People on Heroku have discovered that to reduce memory, they should set -c 5
which reduces the number of threads from 25 to 5.
That reduces the “heavily multi-threaded” trigger and leads to less bloat.
But the better way is to reduce glibc’s memory arena count. Set this environment variable in your dynos, systemd unit files or however you start Sidekiq:
MALLOC_ARENA_MAX = 2
You should see a noticable reduction in memory usage after rebooting.
Using jemalloc
Switching Ruby’s allocator to jemalloc looks to be an even more effective solution… for a price. One example:
The results have been described as “miraculous”. That’s 40GB worth of Sidekiq processes shrunk to 9GB, a 4x reduction. Much of this space is fragmented memory and switching to jemalloc fixes this wasted space. Seeing R14 errors on Heroku?
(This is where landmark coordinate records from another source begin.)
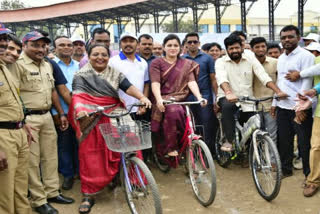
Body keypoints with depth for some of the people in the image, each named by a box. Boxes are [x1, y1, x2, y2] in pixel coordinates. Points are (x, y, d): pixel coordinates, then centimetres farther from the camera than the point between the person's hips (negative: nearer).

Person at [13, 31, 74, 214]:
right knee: (32, 161, 2)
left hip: (47, 116, 8)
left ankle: (52, 192, 28)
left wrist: (61, 113, 17)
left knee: (50, 157, 14)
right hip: (28, 119, -7)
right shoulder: (19, 65, -10)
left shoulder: (47, 65, 14)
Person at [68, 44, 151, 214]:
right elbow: (77, 95, -13)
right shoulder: (81, 75, 3)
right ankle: (88, 195, 9)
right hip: (92, 119, -2)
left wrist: (142, 97, -24)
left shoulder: (116, 74, 11)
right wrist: (79, 109, -35)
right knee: (91, 156, -2)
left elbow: (129, 87, -4)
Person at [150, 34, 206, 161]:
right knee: (173, 111, -32)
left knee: (176, 111, -27)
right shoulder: (157, 63, 7)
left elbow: (191, 82, 0)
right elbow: (155, 83, -7)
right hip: (164, 100, -3)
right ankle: (170, 147, -21)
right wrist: (159, 99, -26)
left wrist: (199, 97, -18)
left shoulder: (186, 64, 14)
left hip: (181, 100, 3)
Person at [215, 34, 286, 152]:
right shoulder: (221, 62, 0)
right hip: (227, 98, -2)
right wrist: (228, 93, -41)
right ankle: (229, 140, -24)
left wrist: (278, 91, -21)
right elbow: (221, 78, -20)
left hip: (247, 101, 3)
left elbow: (264, 77, -6)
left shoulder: (251, 60, 6)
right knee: (227, 106, -37)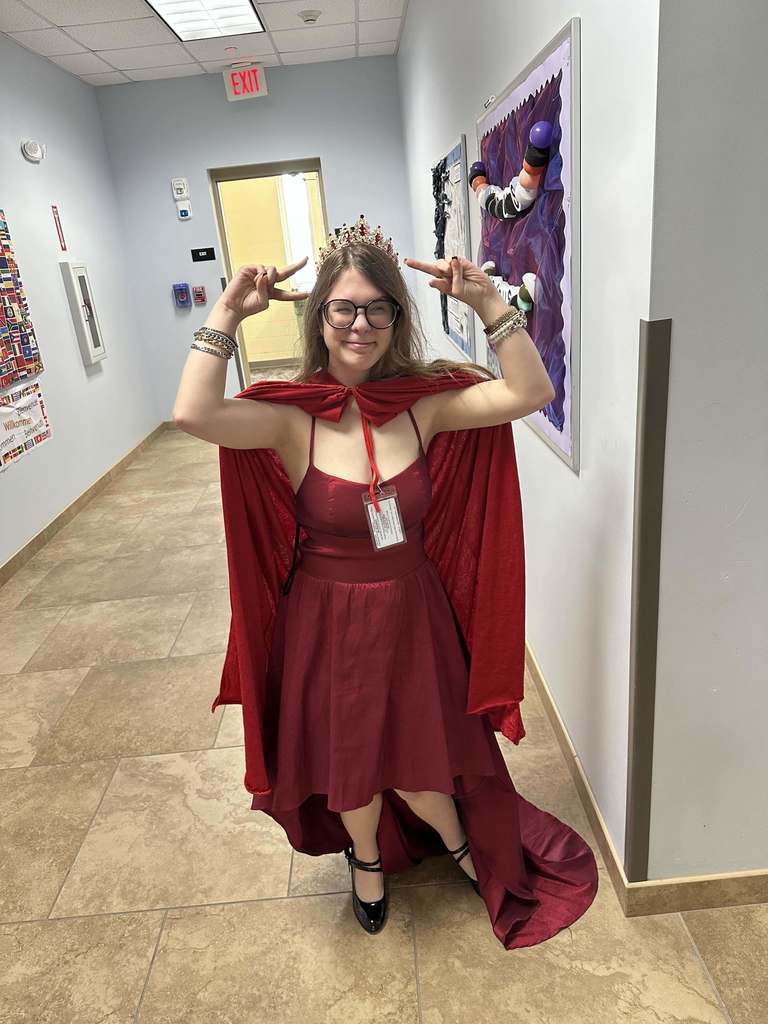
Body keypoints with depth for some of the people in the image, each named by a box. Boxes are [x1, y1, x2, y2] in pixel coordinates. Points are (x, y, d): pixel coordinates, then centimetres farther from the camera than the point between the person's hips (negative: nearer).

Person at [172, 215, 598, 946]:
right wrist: (226, 315, -26)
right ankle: (369, 858, 56)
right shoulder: (290, 418, -16)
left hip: (413, 613, 1)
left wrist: (488, 305, -21)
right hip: (329, 621, -1)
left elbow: (531, 394, -17)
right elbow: (193, 415, -33)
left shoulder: (424, 403, -9)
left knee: (419, 761, 18)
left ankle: (461, 842, 55)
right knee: (349, 758, 21)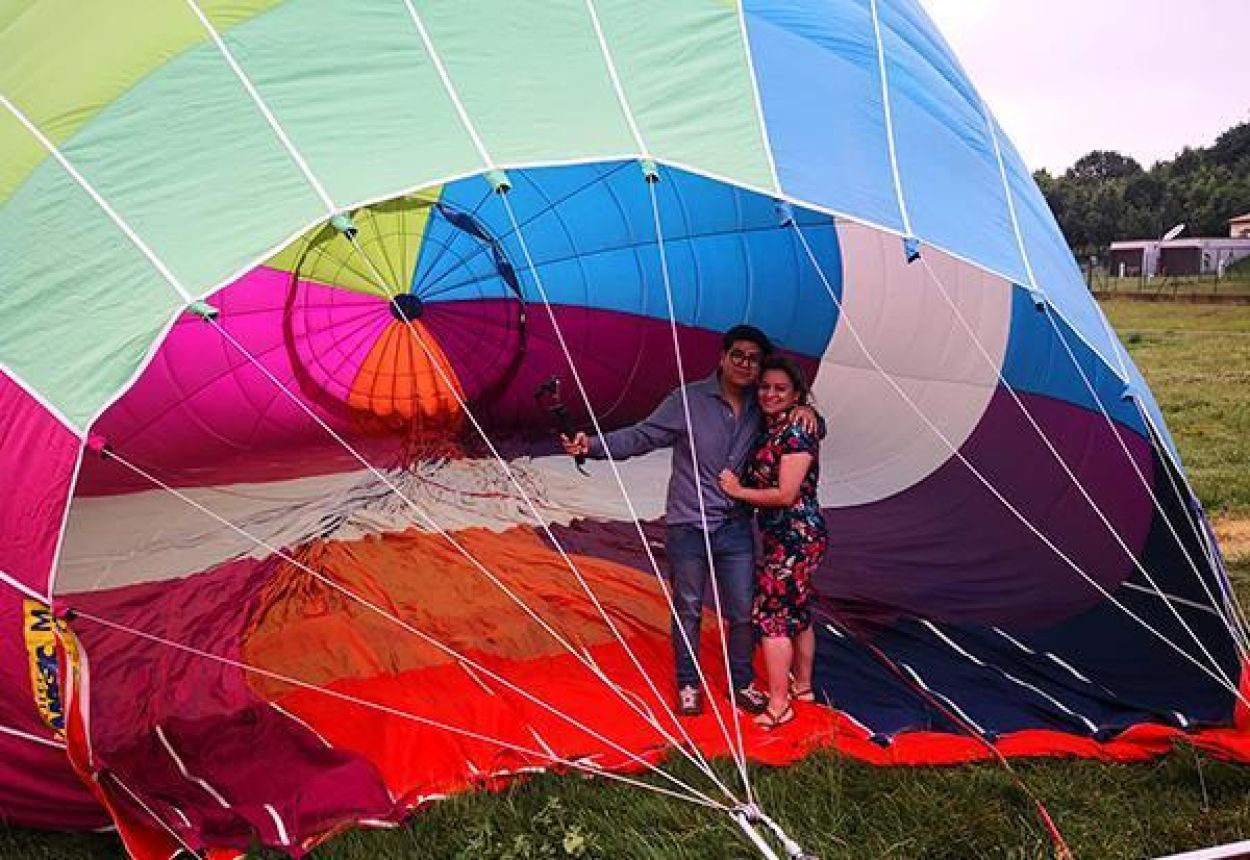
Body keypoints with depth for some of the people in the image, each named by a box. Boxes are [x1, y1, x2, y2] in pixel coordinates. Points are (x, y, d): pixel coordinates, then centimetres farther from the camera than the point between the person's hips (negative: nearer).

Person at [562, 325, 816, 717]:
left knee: (743, 613, 10)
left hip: (735, 529, 3)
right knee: (688, 611, 11)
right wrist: (593, 445, -25)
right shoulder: (688, 400, -9)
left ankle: (742, 683, 32)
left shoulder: (762, 409, 3)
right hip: (687, 527, -3)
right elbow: (641, 436, -11)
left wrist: (805, 411, -7)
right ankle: (688, 685, 30)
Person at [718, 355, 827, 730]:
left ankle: (778, 705, 2)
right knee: (796, 611, 20)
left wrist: (738, 491, -12)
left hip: (796, 537, -10)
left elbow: (786, 494, -21)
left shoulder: (796, 431, -17)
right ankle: (802, 686, 35)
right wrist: (739, 487, 1)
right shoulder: (769, 429, 10)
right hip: (783, 536, 10)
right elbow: (760, 480, 18)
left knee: (771, 613, -6)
Just throw a little jemalloc in there.
The issue with jemalloc is that it can cause problems in different environments. For example, it’s had compatibility issues with Alpine Linux so if you are running Ruby in Alpine-based Docker images, you could see segfaults or stack overflows. If you want to try jemalloc, be sure you test your app thoroughly before pushing to production.
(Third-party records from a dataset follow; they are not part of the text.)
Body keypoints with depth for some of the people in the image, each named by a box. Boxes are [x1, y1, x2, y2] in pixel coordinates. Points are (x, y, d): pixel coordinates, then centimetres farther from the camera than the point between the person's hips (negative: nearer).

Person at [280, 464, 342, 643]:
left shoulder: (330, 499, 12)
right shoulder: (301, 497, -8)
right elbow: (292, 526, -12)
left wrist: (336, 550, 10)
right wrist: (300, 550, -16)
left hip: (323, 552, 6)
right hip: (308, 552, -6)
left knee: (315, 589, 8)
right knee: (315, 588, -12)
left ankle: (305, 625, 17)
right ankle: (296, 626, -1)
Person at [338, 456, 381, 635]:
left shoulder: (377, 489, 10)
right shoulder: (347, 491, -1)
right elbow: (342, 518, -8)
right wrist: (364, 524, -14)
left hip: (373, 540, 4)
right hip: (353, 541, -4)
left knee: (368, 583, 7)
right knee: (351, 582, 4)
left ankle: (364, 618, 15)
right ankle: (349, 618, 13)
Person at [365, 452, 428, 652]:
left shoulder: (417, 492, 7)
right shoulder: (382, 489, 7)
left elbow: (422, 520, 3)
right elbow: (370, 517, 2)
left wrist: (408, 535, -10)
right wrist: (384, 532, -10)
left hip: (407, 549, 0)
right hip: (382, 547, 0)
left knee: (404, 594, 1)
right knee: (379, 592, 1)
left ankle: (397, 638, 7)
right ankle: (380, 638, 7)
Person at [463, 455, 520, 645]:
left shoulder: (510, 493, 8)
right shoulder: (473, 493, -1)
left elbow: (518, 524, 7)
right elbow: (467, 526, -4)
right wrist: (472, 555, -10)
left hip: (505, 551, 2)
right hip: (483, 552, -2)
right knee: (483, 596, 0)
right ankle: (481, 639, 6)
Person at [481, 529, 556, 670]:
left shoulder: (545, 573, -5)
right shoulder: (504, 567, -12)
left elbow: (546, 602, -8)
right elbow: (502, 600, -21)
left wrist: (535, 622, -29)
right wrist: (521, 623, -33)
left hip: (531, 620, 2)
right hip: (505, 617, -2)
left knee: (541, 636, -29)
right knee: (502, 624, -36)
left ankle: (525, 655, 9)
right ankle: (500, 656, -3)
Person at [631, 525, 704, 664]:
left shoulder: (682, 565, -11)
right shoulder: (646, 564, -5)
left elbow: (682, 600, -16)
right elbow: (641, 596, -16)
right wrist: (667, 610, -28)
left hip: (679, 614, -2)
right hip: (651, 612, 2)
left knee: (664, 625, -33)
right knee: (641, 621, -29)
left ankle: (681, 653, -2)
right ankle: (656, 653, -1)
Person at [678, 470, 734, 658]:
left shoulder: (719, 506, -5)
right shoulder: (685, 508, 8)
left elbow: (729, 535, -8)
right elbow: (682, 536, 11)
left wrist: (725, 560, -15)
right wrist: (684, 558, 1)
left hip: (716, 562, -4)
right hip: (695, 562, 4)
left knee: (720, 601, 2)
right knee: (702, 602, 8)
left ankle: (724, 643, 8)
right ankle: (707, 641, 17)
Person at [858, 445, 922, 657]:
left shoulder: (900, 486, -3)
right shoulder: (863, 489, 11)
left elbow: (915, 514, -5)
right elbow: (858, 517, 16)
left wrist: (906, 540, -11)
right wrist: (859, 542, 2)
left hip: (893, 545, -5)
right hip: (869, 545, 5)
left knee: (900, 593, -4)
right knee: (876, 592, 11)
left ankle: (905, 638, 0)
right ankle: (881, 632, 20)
Redis pulled in jemalloc explicitly to reduce memory fragmentation, with big success:
“Since we introduced the specially encoded data types Redis started suffering from fragmentation. We tried different things to fix the problem, but basically the Linux default allocator in glibc sucks really, really hard. […] Every single case of fragmentation in real world systems was fixed by this change, and also the amount of memory used dropped a bit.”
Trying jemalloc
Want to try jemalloc on OS X? My installed rubies seem to hardcode the memory allocator so you might need to build MRI with jemalloc specifically.
brew install jemalloc
# Now install Ruby with jemalloc enabled
# with rbenv:
# RUBY_CONFIGURE_OPTS=--with-jemalloc rbenv install 2.5.1
# with ruby-install
# ruby-install ruby-2.5.1 -- --with-jemalloc
chruby ruby-2.5.1
MALLOC_CONF=stats_print:true irb
If you see lots of arcane stats print out upon exiting IRB, jemalloc is running in your Ruby. Make sure to verify your Ruby is actually running jemalloc; it is easy to misconfigure and have it silently fall back to the default allocator.
Conclusion
I’m convinced that tuning glibc is a no brainer.
Set MALLOC_ARENA_MAX=2
everywhere you start Sidekiq and enjoy your extra memory.
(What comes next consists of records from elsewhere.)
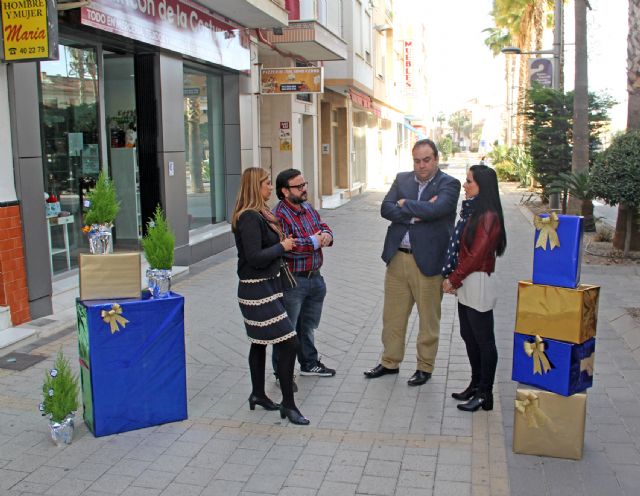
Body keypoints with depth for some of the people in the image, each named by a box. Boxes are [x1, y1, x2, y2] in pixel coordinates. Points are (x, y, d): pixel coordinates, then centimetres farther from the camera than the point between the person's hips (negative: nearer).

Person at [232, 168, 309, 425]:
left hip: (266, 286, 11)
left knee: (260, 342, 19)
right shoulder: (250, 218, -19)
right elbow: (255, 257, -24)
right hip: (258, 290, -11)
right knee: (287, 342, -9)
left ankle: (258, 394, 32)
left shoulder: (260, 214, 11)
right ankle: (288, 404, 0)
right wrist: (282, 246, -13)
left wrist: (283, 242, 3)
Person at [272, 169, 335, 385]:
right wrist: (313, 242, -20)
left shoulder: (308, 208, 9)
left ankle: (309, 363, 41)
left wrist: (327, 235, -8)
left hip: (315, 277, 8)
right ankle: (282, 373, 18)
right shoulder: (279, 215, -19)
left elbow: (323, 226, 16)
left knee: (309, 326, 23)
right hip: (292, 281, -8)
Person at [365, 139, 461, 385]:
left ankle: (425, 367, 25)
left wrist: (405, 204, -10)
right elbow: (386, 208, -4)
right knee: (392, 315, 14)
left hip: (428, 260, -4)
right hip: (397, 257, 4)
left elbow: (436, 209, -23)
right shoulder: (402, 179, 9)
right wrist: (416, 213, -16)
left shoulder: (449, 184, -5)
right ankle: (390, 361, 31)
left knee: (428, 318, 9)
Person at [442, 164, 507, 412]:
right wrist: (453, 279, 3)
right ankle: (476, 385, 30)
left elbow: (476, 255, -19)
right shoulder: (471, 211, 12)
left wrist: (453, 279, -11)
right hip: (465, 283, 9)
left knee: (483, 340, 1)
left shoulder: (488, 217, -16)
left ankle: (485, 394, 12)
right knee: (468, 336, 17)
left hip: (478, 283, -9)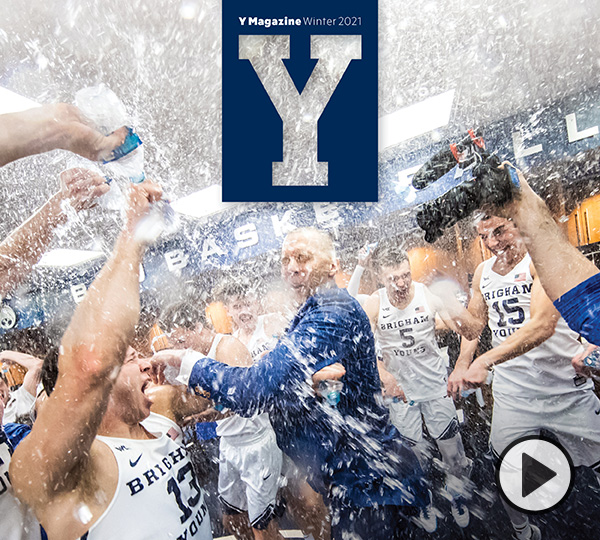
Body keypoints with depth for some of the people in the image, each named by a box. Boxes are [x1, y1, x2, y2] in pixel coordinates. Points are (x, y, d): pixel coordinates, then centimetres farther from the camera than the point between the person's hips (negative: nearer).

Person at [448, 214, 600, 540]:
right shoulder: (482, 273, 4)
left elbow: (543, 324, -27)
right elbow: (475, 321, 17)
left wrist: (486, 361, -33)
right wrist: (462, 365, 3)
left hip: (567, 388, -4)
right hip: (512, 393, 4)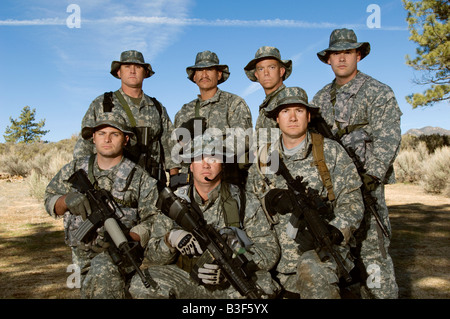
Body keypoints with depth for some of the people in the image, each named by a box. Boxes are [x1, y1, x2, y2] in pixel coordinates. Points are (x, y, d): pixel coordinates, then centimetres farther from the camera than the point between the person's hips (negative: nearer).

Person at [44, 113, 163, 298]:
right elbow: (49, 201, 15)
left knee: (102, 271, -33)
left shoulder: (138, 177, -1)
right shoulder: (75, 170, 10)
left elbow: (153, 222, -4)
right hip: (82, 253, 4)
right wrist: (67, 199, -9)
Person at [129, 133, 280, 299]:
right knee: (141, 283, -23)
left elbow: (269, 251, -5)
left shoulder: (244, 203, -3)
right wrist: (170, 239, -23)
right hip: (188, 281, 2)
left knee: (262, 286, -33)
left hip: (234, 283, -1)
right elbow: (153, 257, 2)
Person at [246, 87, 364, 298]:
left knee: (310, 268, -33)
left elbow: (352, 202, -2)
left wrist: (332, 231, -20)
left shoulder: (330, 152, 2)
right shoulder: (265, 156, 9)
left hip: (323, 248, -3)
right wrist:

Using jemalloc is more complex. Memory bloat has been a serious issue in large scale Rails apps as far back as I can remember in Ruby. I wish ruby-core would pull in jemalloc as the default allocator but they seem content with glibc. Major Rails apps like GitLab, Discourse and Mastodon plan to or have already integrated jemalloc but each app has to do it separately. If you have a large Rails app, integrate jemalloc and see significant improvements, please open a Ruby issue with graphs before and after. Let’s give ruby-core all the data they need to make the right decision.